The increased bleeding risk in the low-PRS group highlights the danger of overdiagnosis. When we screen broadly, we inevitably find ‘noise’—subclinical AF that may not carry the same risk as clinically apparent AF. If we treat this ‘noise’ with potent anticoagulants, the risk-benefit ratio shifts unfavorably. The LOOP study’s secondary analysis provides a roadmap for using genomics to filter that noise, ensuring that intensive monitoring and subsequent therapy are reserved for those whose ‘genetic soil’ is most fertile for stroke-causing arrhythmias.

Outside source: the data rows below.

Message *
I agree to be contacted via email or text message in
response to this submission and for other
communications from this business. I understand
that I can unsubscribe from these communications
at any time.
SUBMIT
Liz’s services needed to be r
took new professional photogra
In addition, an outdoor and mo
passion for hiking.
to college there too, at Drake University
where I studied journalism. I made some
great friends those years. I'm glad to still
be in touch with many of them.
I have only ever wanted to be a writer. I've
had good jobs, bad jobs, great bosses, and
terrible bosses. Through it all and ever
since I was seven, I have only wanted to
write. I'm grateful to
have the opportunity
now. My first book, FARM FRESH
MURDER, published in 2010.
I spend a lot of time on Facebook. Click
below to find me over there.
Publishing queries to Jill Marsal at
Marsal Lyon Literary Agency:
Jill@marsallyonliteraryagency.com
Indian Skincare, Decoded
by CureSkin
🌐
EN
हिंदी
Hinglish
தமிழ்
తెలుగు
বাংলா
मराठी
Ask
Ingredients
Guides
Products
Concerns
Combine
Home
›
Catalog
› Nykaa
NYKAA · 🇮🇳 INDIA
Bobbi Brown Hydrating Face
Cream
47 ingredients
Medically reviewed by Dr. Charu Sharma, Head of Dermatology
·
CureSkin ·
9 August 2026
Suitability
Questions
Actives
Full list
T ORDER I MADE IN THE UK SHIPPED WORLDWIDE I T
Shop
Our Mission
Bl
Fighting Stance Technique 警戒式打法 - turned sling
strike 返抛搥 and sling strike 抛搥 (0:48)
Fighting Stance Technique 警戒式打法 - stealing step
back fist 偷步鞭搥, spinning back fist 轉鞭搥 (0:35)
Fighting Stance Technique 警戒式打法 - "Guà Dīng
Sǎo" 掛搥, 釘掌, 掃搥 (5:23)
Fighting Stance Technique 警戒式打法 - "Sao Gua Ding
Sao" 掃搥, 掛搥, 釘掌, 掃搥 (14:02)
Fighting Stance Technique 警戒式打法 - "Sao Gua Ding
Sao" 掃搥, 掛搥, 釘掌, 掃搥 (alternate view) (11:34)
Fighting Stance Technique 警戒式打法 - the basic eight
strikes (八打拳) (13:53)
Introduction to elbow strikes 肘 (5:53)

Limitations and Clinical Generalizability
While these results are compelling, they must be interpreted as hypothesis-generating. As a post hoc analysis, the findings require prospective validation in independent cohorts before being integrated into standard clinical guidelines. Additionally, the study population consisted of individuals aged 70 and older with existing stroke risk factors; whether these findings apply to younger populations or those with different risk profiles remains to be seen. Finally, the cost-effectiveness of implementing widespread polygenic risk scoring alongside ILR technology needs thorough evaluation.

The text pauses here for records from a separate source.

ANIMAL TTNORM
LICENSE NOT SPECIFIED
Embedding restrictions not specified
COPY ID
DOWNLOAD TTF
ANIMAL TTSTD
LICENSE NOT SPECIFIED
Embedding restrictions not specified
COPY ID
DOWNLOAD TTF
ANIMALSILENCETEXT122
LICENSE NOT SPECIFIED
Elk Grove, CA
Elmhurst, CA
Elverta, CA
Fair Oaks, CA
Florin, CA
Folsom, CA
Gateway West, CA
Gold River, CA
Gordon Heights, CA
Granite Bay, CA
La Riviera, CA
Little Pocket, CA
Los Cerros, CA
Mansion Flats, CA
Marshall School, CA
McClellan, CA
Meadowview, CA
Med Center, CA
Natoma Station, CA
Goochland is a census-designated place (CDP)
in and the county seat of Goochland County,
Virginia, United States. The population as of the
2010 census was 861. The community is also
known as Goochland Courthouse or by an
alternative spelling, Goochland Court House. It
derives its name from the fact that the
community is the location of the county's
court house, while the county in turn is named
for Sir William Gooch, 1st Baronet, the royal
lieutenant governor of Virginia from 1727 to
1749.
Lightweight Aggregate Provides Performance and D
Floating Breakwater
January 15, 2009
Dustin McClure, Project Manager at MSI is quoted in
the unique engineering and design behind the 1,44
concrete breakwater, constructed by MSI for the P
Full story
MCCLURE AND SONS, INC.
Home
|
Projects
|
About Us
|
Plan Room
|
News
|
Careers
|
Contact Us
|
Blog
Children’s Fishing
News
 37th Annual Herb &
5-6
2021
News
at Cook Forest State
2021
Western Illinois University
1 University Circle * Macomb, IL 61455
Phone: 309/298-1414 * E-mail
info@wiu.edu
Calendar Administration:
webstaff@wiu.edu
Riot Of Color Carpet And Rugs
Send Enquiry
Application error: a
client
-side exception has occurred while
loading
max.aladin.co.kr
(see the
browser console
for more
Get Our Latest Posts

Conclusion: A New Paradigm for Atrial Fibrillation Screening
The secondary analysis of the LOOP study represents a significant step toward precision screening in cardiovascular medicine. By demonstrating that the benefit of continuous ECG monitoring is concentrated in those with high genetic risk, the study challenges the ‘one-size-fits-all’ approach to AF detection. For clinicians, these data suggest that in the future, a simple genetic test could help determine which patients should receive an implantable monitor and which should be spared the risks of overdiagnosis and unnecessary anticoagulation. As we move closer to integrating genomics into routine care, the PRSAF emerges as a powerful tool to maximize the efficacy and safety of stroke prevention strategies.
References
1. Vad OB, Diederichsen SZ, Xing LY, et al. Atrial Fibrillation Screening According to Genetic Risk: A Secondary Analysis of the Randomized LOOP Study. J Am Coll Cardiol. 2026;87(2):143-153.
2. Svendsen JH, Diederichsen SZ, Højberg S, et al. Implantable loop recorder-based screening to prevent stroke (The LOOP Study): a randomised controlled trial. Lancet. 2021;398(10310):1507-1516.
3. Svennberg E, Friberg L, Frykman V, et al. Benefits of Systematic Screening for Atrial Fibrillation: The STROKESTOP Study. Lancet. 2021;398(10310):1498-1506.
4. Diederichsen SZ, Haugan KJ, Køber L, et al. Natural History of Subclinical Atrial Fibrillation Detected by Implantable Loop Recorders. J Am Coll Cardiol. 2022;80(14):1310-1321.